The iov payload is a single dummy byte (`0x00`). The BEAM receives this via `:socket.recvmsg/5` and decodes FDs from the control message as native-endian 32-bit integers.

## Message Format

All messages are byte-oriented, no framing needed (each message is atomic and small).

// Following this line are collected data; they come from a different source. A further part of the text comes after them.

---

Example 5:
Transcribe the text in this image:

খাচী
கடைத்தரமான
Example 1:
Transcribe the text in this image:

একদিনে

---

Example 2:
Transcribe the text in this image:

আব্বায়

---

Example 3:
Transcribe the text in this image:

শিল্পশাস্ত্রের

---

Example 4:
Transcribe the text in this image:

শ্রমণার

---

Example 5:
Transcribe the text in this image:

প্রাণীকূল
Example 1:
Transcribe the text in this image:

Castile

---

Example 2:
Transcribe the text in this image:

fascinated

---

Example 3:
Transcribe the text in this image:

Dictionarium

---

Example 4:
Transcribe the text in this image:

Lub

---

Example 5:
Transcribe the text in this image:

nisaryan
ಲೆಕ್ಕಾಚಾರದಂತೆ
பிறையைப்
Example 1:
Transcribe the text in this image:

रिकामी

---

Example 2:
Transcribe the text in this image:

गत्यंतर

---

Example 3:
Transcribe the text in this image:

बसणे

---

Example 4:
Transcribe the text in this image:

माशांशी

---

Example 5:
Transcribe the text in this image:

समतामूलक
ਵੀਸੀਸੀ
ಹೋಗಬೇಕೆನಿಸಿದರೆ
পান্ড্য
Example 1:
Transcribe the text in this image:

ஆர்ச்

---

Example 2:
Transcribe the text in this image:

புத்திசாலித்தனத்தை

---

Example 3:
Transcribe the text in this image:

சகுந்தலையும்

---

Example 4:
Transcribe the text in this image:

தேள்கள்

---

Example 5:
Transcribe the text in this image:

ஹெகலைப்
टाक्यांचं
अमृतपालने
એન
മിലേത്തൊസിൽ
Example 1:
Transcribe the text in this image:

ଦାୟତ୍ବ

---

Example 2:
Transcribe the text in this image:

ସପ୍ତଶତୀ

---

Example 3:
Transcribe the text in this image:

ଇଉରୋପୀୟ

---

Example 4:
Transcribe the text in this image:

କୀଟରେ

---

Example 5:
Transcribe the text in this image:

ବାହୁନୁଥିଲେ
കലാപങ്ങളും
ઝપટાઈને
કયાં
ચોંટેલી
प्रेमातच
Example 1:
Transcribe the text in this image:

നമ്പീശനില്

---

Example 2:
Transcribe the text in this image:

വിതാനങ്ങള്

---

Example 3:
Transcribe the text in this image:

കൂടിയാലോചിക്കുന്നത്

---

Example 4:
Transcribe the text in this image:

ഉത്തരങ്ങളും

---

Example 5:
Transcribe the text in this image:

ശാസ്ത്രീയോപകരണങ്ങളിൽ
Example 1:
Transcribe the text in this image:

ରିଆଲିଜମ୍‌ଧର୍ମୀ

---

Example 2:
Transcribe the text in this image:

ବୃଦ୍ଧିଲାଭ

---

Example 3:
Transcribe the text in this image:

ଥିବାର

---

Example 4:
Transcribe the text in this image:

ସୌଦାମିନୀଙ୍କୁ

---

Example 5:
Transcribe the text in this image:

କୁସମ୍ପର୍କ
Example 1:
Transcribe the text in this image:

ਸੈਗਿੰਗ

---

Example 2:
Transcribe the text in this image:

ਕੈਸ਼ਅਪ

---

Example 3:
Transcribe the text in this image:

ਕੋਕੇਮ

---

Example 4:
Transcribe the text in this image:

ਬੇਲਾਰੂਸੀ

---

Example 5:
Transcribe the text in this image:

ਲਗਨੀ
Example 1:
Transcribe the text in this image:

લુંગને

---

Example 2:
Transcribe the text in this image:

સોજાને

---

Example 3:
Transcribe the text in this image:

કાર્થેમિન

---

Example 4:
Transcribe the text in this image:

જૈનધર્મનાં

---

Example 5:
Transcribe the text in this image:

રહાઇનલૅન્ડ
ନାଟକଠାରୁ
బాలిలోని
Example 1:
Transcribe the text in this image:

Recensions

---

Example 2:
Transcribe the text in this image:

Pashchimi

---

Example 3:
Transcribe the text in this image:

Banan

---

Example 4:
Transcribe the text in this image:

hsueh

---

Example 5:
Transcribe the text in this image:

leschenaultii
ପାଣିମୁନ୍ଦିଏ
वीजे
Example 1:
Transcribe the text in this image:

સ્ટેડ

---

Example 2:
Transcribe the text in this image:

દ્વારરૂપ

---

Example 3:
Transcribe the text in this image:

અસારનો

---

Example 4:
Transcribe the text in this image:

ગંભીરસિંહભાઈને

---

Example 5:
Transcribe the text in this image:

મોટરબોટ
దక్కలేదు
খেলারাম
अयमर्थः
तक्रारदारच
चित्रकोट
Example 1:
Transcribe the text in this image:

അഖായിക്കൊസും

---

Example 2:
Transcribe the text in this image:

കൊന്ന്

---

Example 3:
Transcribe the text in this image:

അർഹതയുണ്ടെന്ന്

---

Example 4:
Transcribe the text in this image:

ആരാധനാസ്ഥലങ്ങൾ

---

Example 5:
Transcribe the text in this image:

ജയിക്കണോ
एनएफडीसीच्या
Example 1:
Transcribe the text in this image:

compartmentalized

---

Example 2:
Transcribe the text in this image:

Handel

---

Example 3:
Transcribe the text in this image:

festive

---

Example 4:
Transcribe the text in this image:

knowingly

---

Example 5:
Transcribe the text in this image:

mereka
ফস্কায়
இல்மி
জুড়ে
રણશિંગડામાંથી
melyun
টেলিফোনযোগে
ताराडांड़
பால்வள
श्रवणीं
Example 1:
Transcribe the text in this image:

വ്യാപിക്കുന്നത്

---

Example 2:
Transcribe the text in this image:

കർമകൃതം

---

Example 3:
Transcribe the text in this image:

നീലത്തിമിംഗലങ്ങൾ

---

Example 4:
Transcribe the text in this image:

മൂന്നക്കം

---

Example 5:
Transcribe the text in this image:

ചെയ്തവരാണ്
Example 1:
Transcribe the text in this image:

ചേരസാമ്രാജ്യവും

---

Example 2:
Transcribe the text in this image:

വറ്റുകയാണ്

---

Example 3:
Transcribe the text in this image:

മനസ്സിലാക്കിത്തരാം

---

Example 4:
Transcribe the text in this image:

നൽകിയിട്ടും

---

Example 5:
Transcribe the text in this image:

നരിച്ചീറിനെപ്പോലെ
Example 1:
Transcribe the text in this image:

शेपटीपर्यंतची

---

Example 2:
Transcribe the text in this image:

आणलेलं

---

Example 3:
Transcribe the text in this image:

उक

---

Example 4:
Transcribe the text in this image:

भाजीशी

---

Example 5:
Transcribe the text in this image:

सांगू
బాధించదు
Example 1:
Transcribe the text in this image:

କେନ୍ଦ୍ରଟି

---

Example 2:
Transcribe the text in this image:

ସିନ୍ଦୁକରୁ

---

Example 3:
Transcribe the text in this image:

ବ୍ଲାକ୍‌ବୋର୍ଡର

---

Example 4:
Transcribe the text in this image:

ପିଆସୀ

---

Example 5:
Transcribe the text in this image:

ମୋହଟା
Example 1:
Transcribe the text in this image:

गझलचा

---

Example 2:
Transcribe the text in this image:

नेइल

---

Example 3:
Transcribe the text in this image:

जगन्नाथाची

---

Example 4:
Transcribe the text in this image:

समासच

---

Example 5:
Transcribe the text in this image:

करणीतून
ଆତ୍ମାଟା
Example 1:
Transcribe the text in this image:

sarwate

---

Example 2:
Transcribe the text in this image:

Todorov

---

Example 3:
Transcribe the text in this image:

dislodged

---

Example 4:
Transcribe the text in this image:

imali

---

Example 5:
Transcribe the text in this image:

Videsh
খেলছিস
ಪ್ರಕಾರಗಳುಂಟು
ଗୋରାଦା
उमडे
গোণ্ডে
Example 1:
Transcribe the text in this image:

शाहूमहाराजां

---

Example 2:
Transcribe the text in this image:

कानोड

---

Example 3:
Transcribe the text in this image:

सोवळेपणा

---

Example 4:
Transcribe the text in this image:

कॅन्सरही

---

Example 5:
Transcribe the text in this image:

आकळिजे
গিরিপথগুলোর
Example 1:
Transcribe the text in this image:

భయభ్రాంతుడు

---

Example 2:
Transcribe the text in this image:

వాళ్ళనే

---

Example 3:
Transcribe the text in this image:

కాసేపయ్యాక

### BEAM → Shepherd Commands

| Byte | Command | Payload | Description |
|------|---------|---------|-------------|
| `0x01` | `CMD_KILL` | `signal_number` (1 byte) | Kill the child process group with given signal |
| `0x02` | `CMD_CLOSE_STDIN` | (none) | Close shepherd's copy of stdin write FD |
| `0x03` | `CMD_SET_WINSIZE` | `rows` (2 bytes, big-endian) + `cols` (2 bytes, big-endian) | Set PTY window size via `ioctl(TIOCSWINSZ)` |

### Shepherd → BEAM Messages

| Byte | Message | Payload | Description |
|------|---------|---------|-------------|
| `0x80` | `MSG_CHILD_STARTED` | `pid` (4 bytes, big-endian) | Child process PID after successful fork+exec |
| `0x81` | `MSG_CHILD_EXITED` | `status` (4 bytes, big-endian) | Child exit status (exit code or 128+signal) |
| `0x82` | `MSG_ERROR` | `length` (2 bytes, big-endian) + `message` (N bytes) | Error message string |

## Exit Status Encoding

- Normal exit: `WEXITSTATUS(status)` (0-255)
- Signal death: `128 + WTERMSIG(status)` (e.g., SIGKILL=9 → 137)

## Kill Protocol

When BEAM sends `CMD_KILL`:
1. Shepherd calls `kill(-child_pid, signal)` (process group kill)
2. Falls back to `kill(child_pid, signal)` if group doesn't exist

The BEAM also sends a direct NIF kill as belt-and-suspenders.

## Close Stdin Protocol

Both sides must close their copy of stdin for the child to see EOF:
1. BEAM closes its NIF resource (closes the FD)
2. BEAM sends `CMD_CLOSE_STDIN` to shepherd
3. Shepherd closes its copy of `stdin_write_fd`

Only then does the child's `read(STDIN_FILENO)` return 0 (EOF).

## BEAM Death Detection

The shepherd watches the UDS with `poll()`:
- `POLLHUP` or `POLLERR` → BEAM died
- Triggers `kill_child()`: SIGTERM → configurable timeout → SIGKILL
- Also triggers cgroup cleanup if configured